Les rela­tions avec l’Église

Je n’ai jamais consi­dé­ré que les rap­ports entre Soli­dar­ność et l’É­glise étaient un élé­ment fon­da­men­tal pour la com­pré­hen­sion et le juge­ment de ce mou­ve­ment, le fait cepen­dant que de nom­breux liber­taires aient consi­dé­ré cette ques­tion comme pri­mor­diale me pousse à m’y arrê­ter. L’É­glise n’a jamais eu, quoi­qu’on en dise, d’in­fluence majeure sur Soli­dar­ność, ni des liens d’a­mi­tié inébran­lables : alors que le cler­gé cherche avant tout à main­te­nir l’É­tat polo­nais pour s’y pré­ser­ver un espace de liber­té, Soli­dar­ność remet­tait en cause sa légi­ti­mi­té et s’ef­for­çait d’é­man­ci­per la socié­té de sa tutelle ; ces deux fina­li­tés, pas tou­jours com­pa­tibles avant décembre, se sont avé­rées contra­dic­toires avec la suite du coup d’É­tat.
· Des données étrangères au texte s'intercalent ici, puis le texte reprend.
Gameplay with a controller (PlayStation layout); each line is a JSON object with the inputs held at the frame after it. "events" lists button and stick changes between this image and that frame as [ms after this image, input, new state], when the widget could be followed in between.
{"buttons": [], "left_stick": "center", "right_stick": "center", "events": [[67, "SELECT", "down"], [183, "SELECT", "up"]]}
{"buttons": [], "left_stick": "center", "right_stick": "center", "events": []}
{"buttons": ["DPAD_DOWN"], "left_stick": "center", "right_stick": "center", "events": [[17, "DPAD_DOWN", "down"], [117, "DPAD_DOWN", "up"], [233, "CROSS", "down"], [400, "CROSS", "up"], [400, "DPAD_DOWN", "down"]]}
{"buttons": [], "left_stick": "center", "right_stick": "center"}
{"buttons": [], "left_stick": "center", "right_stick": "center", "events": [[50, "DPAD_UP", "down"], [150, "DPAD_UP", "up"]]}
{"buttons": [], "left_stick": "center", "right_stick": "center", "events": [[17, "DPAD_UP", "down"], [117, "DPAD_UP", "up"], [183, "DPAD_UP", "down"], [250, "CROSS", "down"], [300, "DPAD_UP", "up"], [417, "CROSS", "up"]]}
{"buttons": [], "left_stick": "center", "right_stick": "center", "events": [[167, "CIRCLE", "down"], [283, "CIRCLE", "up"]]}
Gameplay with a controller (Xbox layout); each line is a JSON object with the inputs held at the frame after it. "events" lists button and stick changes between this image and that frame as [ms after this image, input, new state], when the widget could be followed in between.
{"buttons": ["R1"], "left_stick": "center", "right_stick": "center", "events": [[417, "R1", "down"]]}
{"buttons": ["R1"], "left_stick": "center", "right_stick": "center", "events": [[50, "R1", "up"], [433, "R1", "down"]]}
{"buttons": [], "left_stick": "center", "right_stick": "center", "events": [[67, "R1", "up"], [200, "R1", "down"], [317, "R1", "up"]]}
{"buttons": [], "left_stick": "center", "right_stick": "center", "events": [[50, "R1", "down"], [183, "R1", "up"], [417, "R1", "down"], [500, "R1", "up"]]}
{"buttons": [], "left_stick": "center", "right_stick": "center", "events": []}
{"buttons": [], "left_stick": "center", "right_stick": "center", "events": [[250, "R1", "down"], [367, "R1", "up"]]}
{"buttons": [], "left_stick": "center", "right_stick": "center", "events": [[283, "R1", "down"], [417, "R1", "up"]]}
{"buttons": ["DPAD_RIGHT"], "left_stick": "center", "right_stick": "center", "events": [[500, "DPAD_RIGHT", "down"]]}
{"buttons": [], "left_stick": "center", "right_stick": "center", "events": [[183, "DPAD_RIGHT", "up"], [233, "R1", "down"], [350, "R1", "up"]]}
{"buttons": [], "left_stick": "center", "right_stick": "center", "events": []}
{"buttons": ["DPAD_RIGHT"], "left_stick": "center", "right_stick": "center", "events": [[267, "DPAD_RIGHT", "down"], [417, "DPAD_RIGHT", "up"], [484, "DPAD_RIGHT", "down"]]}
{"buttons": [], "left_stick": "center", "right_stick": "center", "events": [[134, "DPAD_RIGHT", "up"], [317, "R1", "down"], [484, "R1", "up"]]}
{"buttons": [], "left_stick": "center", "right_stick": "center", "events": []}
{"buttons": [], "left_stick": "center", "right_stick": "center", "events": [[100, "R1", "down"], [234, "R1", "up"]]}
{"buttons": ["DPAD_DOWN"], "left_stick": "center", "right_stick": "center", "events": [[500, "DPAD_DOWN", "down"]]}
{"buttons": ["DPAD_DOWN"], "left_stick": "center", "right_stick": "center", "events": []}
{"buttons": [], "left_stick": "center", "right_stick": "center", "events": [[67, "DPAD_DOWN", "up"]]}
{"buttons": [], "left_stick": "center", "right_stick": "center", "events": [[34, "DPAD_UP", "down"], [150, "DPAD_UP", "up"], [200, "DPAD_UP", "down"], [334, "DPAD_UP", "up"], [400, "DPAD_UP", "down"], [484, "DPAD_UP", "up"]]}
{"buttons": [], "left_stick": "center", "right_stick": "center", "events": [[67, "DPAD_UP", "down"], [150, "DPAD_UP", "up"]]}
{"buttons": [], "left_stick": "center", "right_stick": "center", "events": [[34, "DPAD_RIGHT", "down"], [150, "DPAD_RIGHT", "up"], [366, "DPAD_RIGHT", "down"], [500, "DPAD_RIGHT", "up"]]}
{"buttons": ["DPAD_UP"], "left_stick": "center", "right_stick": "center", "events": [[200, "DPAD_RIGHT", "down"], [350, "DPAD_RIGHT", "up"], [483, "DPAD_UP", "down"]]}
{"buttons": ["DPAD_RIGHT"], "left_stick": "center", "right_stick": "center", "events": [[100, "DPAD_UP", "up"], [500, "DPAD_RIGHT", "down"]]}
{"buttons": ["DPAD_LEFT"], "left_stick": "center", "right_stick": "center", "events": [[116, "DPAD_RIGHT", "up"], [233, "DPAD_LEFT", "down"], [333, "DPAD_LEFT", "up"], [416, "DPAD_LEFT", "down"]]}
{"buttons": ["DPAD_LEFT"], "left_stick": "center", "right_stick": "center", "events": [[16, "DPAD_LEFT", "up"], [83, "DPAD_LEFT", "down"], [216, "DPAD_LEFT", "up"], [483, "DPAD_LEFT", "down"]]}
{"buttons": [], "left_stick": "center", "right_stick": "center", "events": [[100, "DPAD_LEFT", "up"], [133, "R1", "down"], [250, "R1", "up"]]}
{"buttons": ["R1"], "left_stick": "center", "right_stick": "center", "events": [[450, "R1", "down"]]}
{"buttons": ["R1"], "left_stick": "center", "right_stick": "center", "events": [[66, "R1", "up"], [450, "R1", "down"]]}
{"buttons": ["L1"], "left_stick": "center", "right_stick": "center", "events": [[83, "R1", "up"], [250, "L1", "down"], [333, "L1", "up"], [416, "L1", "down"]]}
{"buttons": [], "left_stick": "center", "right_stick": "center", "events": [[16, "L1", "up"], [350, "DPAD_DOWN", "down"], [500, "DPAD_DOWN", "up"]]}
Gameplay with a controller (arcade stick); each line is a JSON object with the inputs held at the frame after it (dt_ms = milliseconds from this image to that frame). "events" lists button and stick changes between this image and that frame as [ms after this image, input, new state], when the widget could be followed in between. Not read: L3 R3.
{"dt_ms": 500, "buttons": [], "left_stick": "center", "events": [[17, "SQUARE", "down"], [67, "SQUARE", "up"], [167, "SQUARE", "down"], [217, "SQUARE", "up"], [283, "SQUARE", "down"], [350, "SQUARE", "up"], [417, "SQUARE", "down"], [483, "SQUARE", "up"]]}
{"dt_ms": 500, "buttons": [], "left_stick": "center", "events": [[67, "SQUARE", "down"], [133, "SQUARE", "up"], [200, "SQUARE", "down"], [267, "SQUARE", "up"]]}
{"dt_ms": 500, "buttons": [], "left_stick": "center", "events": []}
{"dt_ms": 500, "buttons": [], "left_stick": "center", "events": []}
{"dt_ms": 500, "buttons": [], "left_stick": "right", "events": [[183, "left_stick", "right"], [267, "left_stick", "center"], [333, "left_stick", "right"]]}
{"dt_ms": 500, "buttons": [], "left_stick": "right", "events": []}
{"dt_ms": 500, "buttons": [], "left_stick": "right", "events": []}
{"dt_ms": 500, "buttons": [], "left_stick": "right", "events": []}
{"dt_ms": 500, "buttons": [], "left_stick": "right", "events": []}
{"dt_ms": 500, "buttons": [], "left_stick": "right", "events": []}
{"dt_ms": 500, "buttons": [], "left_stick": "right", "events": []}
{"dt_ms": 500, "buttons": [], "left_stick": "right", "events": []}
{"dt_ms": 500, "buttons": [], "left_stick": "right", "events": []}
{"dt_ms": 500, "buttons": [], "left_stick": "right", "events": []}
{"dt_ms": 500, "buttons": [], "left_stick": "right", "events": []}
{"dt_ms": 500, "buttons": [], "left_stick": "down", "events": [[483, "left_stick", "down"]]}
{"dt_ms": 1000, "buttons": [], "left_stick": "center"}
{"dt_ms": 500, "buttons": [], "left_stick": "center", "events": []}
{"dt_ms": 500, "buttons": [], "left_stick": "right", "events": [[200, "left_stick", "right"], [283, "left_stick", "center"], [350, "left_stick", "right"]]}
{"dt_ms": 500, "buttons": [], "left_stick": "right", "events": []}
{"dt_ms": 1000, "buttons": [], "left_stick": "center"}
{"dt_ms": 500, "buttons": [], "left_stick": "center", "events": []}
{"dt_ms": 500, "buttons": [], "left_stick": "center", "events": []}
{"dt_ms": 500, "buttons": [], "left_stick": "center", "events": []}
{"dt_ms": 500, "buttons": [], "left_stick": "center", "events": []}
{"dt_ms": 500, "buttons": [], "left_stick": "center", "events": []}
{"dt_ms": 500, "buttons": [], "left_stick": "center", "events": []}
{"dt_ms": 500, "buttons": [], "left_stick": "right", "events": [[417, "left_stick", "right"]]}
Appe­lant à ne pas faire la grève, condam­nant les vio­lences et prê­chant pour la paix sociale, Mgr Glemp a obte­nu en échange de son aide à la nor­ma­li­sa­tion un ren­for­ce­ment du rôle des catho­liques dans la socié­té (clubs catho­liques, liber­tés reli­gieuses, dépu­tés à la diète…). De son côté, une frac­tion au moins de la résis­tance a ouver­te­ment condam­né l’at­ti­tude de l’É­glise et signa­lé que leurs inté­rêts étaient en contra­dic­tion. Cette évo­lu­tion ne peut que nous satis­faire, car allant dans le sens d’une laï­ci­sa­tion et d’une radi­ca­li­sa­tion de l’op­po­si­tion polonaise.

Quels rap­ports avec le pouvoir ?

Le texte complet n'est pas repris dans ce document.